#### EXERCISE DATA
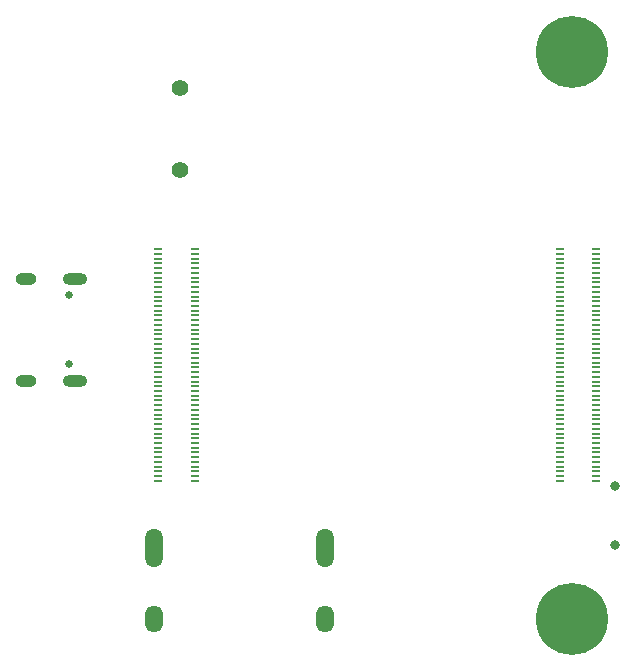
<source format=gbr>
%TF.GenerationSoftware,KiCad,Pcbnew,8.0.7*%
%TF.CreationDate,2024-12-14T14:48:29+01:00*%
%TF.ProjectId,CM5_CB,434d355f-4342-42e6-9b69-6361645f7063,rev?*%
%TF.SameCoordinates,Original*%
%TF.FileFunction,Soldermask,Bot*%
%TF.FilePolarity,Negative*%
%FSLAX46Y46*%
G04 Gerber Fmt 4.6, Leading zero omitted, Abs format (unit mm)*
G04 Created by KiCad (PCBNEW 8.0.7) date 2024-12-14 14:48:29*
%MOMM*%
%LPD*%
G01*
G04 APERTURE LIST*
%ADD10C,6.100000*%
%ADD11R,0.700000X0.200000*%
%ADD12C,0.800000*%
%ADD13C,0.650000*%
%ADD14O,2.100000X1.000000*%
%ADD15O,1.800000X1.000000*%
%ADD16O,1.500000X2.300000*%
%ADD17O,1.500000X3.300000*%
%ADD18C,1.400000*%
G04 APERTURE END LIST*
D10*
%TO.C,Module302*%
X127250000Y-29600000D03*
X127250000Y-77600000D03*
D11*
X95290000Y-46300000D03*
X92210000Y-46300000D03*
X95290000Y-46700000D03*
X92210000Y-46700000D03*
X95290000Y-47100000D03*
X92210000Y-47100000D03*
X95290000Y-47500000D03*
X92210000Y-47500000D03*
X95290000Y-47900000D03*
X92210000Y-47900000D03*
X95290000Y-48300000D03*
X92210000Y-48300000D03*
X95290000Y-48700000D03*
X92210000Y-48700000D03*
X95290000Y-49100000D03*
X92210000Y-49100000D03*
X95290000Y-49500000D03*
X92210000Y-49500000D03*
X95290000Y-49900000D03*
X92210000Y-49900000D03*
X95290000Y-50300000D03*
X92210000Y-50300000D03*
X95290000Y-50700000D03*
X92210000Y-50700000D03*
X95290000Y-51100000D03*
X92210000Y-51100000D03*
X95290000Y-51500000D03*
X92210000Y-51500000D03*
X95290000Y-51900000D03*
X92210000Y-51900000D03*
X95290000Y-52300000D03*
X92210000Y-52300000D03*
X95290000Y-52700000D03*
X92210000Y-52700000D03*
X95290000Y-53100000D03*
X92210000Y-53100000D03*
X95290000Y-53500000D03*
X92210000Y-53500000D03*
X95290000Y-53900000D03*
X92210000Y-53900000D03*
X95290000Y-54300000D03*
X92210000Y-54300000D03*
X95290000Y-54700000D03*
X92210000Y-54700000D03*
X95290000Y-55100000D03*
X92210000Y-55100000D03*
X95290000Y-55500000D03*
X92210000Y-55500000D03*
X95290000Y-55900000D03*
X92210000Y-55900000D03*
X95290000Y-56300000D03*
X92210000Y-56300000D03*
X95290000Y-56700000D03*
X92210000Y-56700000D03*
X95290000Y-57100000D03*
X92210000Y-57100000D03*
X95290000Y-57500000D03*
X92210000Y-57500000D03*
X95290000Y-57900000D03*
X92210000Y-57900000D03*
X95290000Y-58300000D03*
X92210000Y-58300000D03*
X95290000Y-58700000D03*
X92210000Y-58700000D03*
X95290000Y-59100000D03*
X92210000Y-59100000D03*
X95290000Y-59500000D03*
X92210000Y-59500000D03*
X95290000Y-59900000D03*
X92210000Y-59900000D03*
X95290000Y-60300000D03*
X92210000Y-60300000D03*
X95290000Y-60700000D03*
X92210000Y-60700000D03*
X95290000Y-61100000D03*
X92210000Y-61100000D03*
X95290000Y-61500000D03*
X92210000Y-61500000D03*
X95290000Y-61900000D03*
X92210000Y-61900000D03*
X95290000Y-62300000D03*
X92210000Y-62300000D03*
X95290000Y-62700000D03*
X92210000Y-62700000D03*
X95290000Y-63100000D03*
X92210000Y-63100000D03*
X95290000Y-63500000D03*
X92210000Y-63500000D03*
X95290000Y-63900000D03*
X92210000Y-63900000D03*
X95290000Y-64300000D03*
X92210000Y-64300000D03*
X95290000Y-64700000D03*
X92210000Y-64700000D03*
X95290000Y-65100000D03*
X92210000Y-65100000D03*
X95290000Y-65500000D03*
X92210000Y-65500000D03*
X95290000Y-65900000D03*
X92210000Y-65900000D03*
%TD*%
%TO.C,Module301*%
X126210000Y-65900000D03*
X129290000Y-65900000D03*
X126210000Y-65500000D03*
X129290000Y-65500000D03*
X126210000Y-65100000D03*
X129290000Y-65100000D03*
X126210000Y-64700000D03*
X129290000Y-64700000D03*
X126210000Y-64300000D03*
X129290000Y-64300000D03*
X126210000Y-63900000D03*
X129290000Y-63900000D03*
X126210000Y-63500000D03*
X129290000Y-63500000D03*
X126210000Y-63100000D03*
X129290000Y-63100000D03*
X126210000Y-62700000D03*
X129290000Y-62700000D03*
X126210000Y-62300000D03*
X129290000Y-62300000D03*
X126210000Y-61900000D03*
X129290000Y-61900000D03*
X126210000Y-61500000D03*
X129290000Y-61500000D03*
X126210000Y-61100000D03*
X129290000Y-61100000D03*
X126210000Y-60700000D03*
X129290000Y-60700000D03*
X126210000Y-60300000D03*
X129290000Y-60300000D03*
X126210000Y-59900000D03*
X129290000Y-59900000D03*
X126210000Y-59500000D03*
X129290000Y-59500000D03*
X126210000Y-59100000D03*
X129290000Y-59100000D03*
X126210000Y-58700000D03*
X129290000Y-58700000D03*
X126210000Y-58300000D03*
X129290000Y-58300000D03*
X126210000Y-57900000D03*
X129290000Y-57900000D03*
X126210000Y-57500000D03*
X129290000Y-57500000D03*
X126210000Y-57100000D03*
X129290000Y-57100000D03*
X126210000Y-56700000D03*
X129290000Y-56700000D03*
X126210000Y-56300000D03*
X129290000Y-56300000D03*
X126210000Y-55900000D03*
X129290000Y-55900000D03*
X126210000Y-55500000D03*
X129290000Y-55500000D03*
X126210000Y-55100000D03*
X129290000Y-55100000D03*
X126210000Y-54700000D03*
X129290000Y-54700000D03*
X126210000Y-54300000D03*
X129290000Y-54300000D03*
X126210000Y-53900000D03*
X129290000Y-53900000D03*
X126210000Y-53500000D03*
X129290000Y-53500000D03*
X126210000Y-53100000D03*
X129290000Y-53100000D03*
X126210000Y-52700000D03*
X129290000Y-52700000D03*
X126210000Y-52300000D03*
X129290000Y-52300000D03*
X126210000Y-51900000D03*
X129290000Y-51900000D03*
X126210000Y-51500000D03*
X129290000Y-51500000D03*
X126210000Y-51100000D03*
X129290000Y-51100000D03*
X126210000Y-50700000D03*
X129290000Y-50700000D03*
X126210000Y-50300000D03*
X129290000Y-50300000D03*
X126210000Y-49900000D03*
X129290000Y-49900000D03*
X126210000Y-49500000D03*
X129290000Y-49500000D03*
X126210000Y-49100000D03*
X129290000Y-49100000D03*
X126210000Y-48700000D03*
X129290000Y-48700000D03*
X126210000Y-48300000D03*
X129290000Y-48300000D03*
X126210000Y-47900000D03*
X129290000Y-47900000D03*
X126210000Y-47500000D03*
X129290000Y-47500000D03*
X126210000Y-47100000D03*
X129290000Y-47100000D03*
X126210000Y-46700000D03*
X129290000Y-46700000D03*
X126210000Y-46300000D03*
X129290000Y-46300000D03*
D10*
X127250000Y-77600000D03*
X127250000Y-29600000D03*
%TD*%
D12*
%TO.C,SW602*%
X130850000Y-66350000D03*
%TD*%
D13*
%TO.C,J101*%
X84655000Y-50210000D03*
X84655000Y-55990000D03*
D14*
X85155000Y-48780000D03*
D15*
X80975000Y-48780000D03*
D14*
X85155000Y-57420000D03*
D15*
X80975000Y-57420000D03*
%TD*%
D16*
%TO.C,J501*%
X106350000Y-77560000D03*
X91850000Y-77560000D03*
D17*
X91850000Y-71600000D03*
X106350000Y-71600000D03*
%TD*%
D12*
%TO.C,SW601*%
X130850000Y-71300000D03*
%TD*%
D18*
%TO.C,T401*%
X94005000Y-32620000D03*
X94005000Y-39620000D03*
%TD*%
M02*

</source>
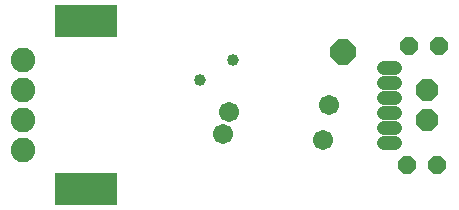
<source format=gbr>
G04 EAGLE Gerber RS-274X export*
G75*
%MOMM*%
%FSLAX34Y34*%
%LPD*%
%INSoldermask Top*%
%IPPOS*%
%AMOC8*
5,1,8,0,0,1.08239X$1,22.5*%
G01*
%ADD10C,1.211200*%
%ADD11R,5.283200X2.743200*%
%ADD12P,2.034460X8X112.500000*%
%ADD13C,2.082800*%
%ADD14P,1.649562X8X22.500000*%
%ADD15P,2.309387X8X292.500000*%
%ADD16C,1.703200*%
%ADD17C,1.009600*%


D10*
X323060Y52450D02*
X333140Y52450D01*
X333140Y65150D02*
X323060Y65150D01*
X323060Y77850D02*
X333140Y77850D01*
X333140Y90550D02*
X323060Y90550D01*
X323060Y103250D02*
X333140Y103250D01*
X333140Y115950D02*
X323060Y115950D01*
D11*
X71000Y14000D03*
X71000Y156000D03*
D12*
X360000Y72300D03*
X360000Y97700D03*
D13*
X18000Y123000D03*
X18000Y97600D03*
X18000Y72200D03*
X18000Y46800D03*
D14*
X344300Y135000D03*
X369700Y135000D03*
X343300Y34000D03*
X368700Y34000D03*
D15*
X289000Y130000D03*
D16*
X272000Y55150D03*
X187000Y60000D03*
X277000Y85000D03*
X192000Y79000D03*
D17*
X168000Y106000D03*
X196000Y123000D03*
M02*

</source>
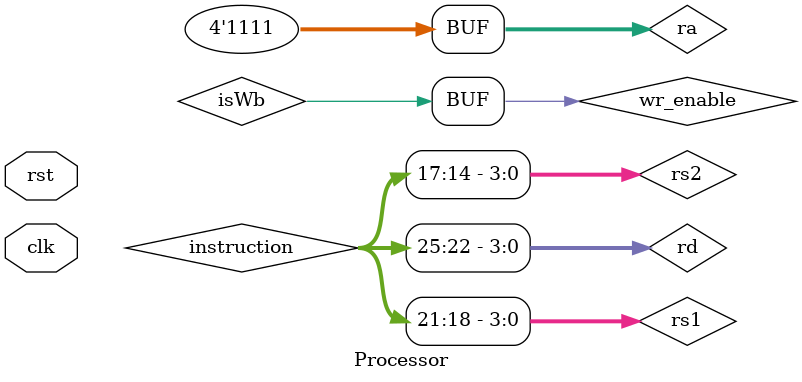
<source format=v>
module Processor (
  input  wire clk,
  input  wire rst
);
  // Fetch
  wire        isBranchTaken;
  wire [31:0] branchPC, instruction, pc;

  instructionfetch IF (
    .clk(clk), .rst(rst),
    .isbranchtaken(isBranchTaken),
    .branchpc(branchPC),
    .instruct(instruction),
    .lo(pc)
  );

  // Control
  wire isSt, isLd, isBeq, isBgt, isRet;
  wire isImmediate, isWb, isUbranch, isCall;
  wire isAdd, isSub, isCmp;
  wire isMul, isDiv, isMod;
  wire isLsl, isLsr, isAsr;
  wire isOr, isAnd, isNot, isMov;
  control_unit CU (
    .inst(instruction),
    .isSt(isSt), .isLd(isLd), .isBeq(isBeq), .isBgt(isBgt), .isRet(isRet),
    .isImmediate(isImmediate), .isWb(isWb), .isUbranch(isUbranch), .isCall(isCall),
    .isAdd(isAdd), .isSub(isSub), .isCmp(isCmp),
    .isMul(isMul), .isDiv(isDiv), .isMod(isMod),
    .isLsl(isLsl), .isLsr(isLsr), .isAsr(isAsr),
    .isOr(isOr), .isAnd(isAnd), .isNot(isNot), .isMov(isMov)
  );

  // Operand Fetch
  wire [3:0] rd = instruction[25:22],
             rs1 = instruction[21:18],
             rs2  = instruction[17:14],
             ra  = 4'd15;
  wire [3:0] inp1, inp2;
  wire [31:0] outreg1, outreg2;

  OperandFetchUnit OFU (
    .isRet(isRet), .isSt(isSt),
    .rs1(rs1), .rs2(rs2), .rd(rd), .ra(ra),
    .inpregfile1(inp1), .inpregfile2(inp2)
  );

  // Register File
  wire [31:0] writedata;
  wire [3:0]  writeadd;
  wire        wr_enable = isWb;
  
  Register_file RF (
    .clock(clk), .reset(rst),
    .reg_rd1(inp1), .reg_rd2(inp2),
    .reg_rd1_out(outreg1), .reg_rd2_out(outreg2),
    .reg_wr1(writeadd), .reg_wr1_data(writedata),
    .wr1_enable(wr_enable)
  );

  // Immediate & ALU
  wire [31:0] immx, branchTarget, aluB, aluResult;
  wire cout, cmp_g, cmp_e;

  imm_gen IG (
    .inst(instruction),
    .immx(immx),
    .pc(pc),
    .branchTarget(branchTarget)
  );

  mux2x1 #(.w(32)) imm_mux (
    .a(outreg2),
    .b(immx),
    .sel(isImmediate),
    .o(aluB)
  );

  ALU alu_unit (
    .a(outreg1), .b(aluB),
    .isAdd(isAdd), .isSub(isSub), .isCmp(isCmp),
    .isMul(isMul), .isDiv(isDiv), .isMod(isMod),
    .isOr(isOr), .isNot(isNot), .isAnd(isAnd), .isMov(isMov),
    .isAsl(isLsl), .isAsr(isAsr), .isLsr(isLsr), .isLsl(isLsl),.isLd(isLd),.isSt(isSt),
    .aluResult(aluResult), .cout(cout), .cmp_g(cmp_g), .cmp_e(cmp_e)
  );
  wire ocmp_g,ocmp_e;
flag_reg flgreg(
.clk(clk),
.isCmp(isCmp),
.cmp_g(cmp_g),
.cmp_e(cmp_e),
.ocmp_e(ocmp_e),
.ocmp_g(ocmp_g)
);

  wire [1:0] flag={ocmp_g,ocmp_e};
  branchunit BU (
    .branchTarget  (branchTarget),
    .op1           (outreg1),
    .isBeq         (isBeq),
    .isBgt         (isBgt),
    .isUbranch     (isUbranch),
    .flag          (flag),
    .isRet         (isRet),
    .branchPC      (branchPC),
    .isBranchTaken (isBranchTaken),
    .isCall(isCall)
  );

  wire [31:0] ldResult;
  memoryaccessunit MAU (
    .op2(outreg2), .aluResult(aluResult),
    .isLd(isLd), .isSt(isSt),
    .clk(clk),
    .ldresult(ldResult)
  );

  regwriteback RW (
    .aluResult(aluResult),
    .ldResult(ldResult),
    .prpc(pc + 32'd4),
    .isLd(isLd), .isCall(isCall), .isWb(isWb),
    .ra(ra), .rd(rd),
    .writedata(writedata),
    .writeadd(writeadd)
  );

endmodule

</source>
########
[THE PROBLEM]: In your answer, include only the lines above starting at the line that holds "X126210000Y-59500000D03*" and ending at the line that holds "X126210000Y-57500000D03*", copied exactly.

[RESULT OF THE TASK]:
X126210000Y-59500000D03*
X129290000Y-59500000D03*
X126210000Y-59100000D03*
X129290000Y-59100000D03*
X126210000Y-58700000D03*
X129290000Y-58700000D03*
X126210000Y-58300000D03*
X129290000Y-58300000D03*
X126210000Y-57900000D03*
X129290000Y-57900000D03*
X126210000Y-57500000D03*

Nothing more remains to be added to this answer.